Question

Let \( X \) be a random variable having the Poisson distribution with mean \( \log_e 2 \). Then \( E\left( e^{(\log_e 3)X} \right) \) equals:

• A. 1
• B. 2
• C. 3
• D. 4

Hint:

For Poisson-distributed random variables, the moment-generating function is useful for calculating expectations of exponential functions of the random variable.

Answer 1

The Correct Option is D

The Poisson distribution is given by the probability mass function:

\[ P(X = k) = \frac{\lambda^k e^{-\lambda}}{k!}, \quad k = 0, 1, 2, \dots \] where \( \lambda = \log_e 2 \) is the mean.

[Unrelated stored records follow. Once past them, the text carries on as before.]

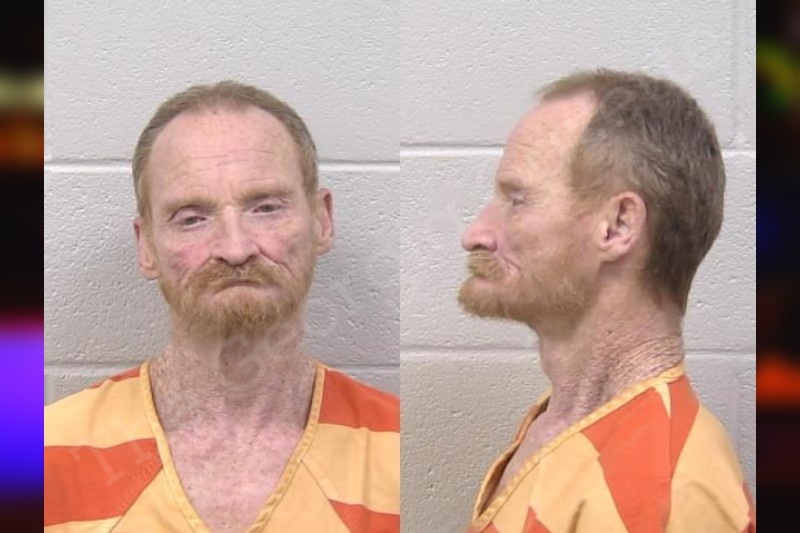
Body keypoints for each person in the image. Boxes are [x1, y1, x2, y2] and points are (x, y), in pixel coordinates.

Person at [44, 81, 400, 533]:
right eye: (192, 218)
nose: (235, 248)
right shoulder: (43, 456)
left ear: (321, 220)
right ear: (146, 245)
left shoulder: (396, 450)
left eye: (266, 208)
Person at [458, 69, 755, 532]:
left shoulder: (666, 495)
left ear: (618, 226)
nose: (476, 234)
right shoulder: (565, 421)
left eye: (517, 200)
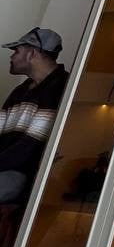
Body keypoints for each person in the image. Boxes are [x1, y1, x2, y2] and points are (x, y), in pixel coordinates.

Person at [0, 28, 68, 204]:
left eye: (16, 51)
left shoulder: (61, 87)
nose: (12, 57)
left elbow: (28, 149)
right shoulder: (20, 91)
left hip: (24, 176)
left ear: (31, 53)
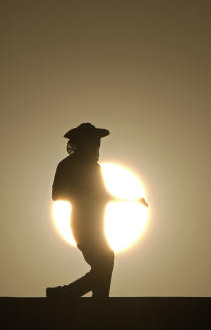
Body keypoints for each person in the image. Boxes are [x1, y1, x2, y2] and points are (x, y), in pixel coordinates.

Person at [46, 123, 147, 298]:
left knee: (105, 263)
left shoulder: (95, 168)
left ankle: (95, 301)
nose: (96, 145)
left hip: (98, 225)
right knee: (105, 263)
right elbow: (57, 195)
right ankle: (65, 294)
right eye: (92, 141)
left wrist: (132, 200)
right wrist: (83, 195)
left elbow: (104, 195)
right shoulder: (67, 165)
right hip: (82, 224)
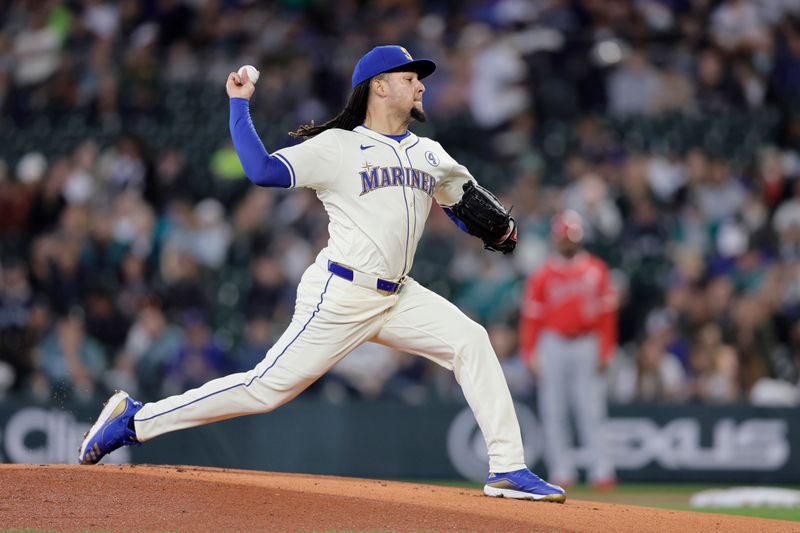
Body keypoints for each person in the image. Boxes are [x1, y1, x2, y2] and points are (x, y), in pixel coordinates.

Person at [78, 45, 565, 503]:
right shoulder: (337, 147)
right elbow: (262, 170)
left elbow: (464, 204)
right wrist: (238, 105)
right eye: (410, 78)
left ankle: (507, 468)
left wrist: (497, 230)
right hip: (342, 292)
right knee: (263, 389)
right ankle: (135, 420)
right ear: (378, 87)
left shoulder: (430, 153)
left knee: (471, 341)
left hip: (399, 296)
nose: (420, 87)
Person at [519, 210, 617, 489]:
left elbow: (607, 314)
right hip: (553, 343)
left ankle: (602, 470)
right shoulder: (542, 275)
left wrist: (607, 348)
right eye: (564, 238)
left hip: (587, 342)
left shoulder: (596, 269)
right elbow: (532, 318)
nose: (568, 243)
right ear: (556, 239)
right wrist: (530, 353)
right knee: (554, 410)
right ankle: (562, 470)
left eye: (572, 237)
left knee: (591, 409)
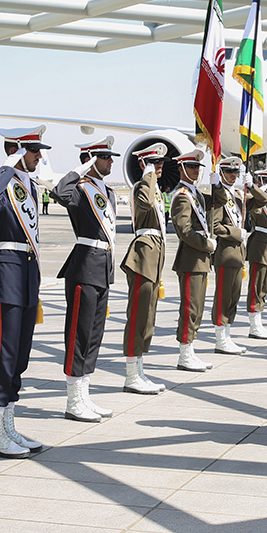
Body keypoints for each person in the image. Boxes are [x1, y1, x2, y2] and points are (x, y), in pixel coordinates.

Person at [0, 126, 48, 459]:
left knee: (20, 357)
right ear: (17, 150)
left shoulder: (28, 185)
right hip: (6, 275)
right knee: (4, 356)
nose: (39, 156)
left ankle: (8, 427)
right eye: (33, 150)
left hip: (27, 274)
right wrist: (8, 165)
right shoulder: (1, 182)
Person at [52, 137, 119, 421]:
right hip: (84, 266)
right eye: (104, 156)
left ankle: (84, 395)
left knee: (93, 336)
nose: (111, 161)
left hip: (102, 268)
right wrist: (80, 169)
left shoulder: (108, 191)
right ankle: (73, 400)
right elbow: (59, 193)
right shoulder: (80, 189)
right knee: (78, 335)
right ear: (91, 159)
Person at [121, 142, 168, 395]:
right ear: (143, 165)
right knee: (138, 316)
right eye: (153, 162)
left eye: (160, 163)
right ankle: (131, 374)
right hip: (143, 257)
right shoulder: (142, 187)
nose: (159, 166)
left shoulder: (155, 189)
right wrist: (148, 174)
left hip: (154, 255)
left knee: (148, 317)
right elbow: (146, 204)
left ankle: (138, 370)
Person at [170, 149, 216, 372]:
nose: (196, 170)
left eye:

We are asked to find \( E\left( e^{(\log_e 3)X} \right) \).

Step 1: Recognizing the moment-generating function of a Poisson random variable.
The moment-generating function (MGF) of a Poisson random variable \( X \) with mean \( \lambda \) is given by:

\[ M_X(t) = E(e^{tX}) = e^{\lambda (e^t - 1)} \] Substituting \( t = \log_e 3 \) and \( \lambda = \log_e 2 \), we get:

\[ E\left( e^{(\log_e 3)X} \right) = e^{\lambda (e^{\log_e 3} - 1)} \] Step 2: Simplifying the expression.
Since \( e^{\log_e 3} = 3 \), the expression becomes:

\[ E\left( e^{(\log_e 3)X} \right) = e^{\log_e 2 (3 - 1)} = e^{2 \log_e 2} \] Step 3: Final calculation.
Using the property of logarithms \( e^{\log_e a} = a \), we find:

\[ e^{2 \log_e 2} = 2^2 = 4 \] Therefore, the correct answer is \( \boxed{4} \).